Transportation
While there are several applications of AI/ML in transportation, we will discuss the most complex one which is Self-driving Vehicles. This is probably one of the most complex applications of AI/ML currenly being developed. Self-driving vehicles need AI/ML very close to human intelligence, learning and memory, since these are machines that can cause extensive injury to humans and damage to property if their algorithms fail. They use a combination of multiple algorithms and huge amounts of data both from static sources and from dynamic, real-time sources such as sensors.
A self-driving vehicle is a ground vehicle that is capable of sensing its environment and moving safely with little or no human input. There are two key components that a self-driving vehicle requires:
- A wide range of sensors to read data about their surroundings, such as cameras (to read images of signage and road markings), radar, lidar, or sonar (to detect obstacles), GPS (to determine the absolute location and get directions to the destination), odometry (to detect relative positioning) and inertial measurement units (including accelerometers and gyroscopes to detect the speed and orientation of the car).
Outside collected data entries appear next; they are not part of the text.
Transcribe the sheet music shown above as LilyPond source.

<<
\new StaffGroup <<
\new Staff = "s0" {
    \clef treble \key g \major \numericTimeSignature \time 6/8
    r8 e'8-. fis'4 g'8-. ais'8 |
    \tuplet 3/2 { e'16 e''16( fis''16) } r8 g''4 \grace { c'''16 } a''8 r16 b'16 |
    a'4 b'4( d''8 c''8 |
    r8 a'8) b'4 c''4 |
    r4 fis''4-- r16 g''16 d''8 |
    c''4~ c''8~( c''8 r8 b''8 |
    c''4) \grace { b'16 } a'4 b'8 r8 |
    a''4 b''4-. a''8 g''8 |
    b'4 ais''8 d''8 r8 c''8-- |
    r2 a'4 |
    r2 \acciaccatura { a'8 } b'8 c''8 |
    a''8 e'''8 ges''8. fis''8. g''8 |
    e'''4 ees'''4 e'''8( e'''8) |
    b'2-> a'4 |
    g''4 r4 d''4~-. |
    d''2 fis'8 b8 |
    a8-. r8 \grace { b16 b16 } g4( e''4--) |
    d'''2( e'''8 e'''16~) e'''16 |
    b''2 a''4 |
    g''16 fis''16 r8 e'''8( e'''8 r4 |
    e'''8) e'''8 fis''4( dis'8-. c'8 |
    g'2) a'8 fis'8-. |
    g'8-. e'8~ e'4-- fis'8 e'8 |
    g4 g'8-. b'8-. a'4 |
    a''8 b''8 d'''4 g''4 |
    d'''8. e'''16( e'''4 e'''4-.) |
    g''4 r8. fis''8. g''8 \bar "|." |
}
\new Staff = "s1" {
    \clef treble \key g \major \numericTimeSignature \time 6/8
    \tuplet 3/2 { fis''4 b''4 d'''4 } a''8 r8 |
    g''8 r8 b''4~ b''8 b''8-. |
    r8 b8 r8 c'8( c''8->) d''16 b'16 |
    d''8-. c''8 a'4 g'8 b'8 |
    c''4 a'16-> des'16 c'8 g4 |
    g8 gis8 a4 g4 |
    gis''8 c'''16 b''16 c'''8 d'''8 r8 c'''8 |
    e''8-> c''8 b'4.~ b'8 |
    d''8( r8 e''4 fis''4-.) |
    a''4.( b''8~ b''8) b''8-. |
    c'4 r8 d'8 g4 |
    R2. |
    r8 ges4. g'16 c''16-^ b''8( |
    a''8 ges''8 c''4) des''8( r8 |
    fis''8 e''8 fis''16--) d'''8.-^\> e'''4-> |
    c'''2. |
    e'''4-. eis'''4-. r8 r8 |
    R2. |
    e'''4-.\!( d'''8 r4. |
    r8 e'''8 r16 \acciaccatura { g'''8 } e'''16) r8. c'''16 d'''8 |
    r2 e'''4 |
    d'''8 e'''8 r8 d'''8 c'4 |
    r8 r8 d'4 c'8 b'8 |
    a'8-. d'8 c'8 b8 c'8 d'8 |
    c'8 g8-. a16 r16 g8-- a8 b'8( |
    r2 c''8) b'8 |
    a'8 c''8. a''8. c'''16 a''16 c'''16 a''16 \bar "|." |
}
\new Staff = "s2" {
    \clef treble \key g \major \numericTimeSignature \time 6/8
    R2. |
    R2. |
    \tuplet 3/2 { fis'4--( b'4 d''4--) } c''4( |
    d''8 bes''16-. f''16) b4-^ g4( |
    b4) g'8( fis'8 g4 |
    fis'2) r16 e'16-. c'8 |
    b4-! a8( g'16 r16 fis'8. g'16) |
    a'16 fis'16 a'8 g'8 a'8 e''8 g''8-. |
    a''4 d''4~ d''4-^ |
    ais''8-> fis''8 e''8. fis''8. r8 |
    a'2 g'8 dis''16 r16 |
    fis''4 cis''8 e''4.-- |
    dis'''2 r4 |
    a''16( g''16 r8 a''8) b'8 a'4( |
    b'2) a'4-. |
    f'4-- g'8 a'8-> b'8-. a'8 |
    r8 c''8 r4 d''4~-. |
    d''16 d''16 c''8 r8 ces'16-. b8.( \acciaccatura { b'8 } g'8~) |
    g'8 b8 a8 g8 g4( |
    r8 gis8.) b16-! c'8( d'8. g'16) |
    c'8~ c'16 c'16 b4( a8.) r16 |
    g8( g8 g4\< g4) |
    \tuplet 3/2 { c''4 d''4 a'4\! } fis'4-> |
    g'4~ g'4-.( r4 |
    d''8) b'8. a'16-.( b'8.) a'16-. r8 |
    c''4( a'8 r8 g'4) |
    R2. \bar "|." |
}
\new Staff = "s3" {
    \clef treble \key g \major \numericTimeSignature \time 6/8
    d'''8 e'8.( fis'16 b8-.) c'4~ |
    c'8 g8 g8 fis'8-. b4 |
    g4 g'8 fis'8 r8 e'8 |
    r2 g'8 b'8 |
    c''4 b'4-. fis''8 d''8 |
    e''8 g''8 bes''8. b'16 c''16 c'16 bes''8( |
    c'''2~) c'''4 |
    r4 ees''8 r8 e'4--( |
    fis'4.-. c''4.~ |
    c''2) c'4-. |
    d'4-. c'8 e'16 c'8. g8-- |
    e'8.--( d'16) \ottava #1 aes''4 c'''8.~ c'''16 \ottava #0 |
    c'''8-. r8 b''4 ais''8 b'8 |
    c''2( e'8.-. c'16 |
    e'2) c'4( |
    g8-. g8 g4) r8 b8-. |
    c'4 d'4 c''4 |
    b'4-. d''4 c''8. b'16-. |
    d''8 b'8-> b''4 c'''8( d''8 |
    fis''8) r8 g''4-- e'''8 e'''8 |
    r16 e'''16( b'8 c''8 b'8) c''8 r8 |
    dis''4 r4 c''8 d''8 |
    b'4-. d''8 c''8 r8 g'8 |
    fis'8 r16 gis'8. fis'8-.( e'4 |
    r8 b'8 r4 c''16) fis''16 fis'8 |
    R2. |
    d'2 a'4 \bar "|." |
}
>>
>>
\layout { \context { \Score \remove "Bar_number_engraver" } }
- AI/ML systems take data from the sensors as input, process that data using the relevant algorithms, take decisions similar to what a human would, and send control signals to appropriate parts of the car to take action, similar to what a human driver would.
The AI/ML algorithms have to be extremely complex and mimic human behaviour as closely as possible including taking decisions based on critical thinking and reasoning.
- One of the most critical decisions the automated driving system has to take is when to stop to avoid a collision. It is not practical or safe for the car to be over-cautious and stop every time it believes there is an obstacle in its path. Depending on what the obstacle is, whether it is moving away from the impact itself and whether it's a dangerous situation such as a collision with another car or an object (in which case the car must stop immediately) or an obstacle such as a gate (in which car needs to slow down and roll to a stop rather than an immediate stop). All of this is more critical if self-driving cars are in the path of human-driven cars since humans apply rational thinking when taking a decision (every obstacle does not mean slamming on the brakes) and they expect cars in front and behind them to take similar rational decisions as well.
- The second critical decision is to follow road and traffic patterns and signs. The cars cannot change lanes at will, and if they see a stop sign or a red light, they must come to a gradual stop and start again at the appropriate times. Failure to stop could be dangerous and failure to start on time could cause inconvenience to drivers behind.
- Cars also have to follow speed limits which could either be pre-programmed into their systems with map data or they will have to read the speed limit signs just as humans do and adjust their speed accordingly.
- Cars must be able to navigate the roads and follow directions to get from the origin to the destination in an optimal manner.
This is not a comprehensive list of algorithms that are required, there are many more algorithms that are programmed into various components in a car to achieve the objective of a safe and practical self-driving car.
As you can imagine, machine learning and data both play a very important role in building efficient algorithms. The more the data the more patterns the programs can detect and the more accurate their decisions will be.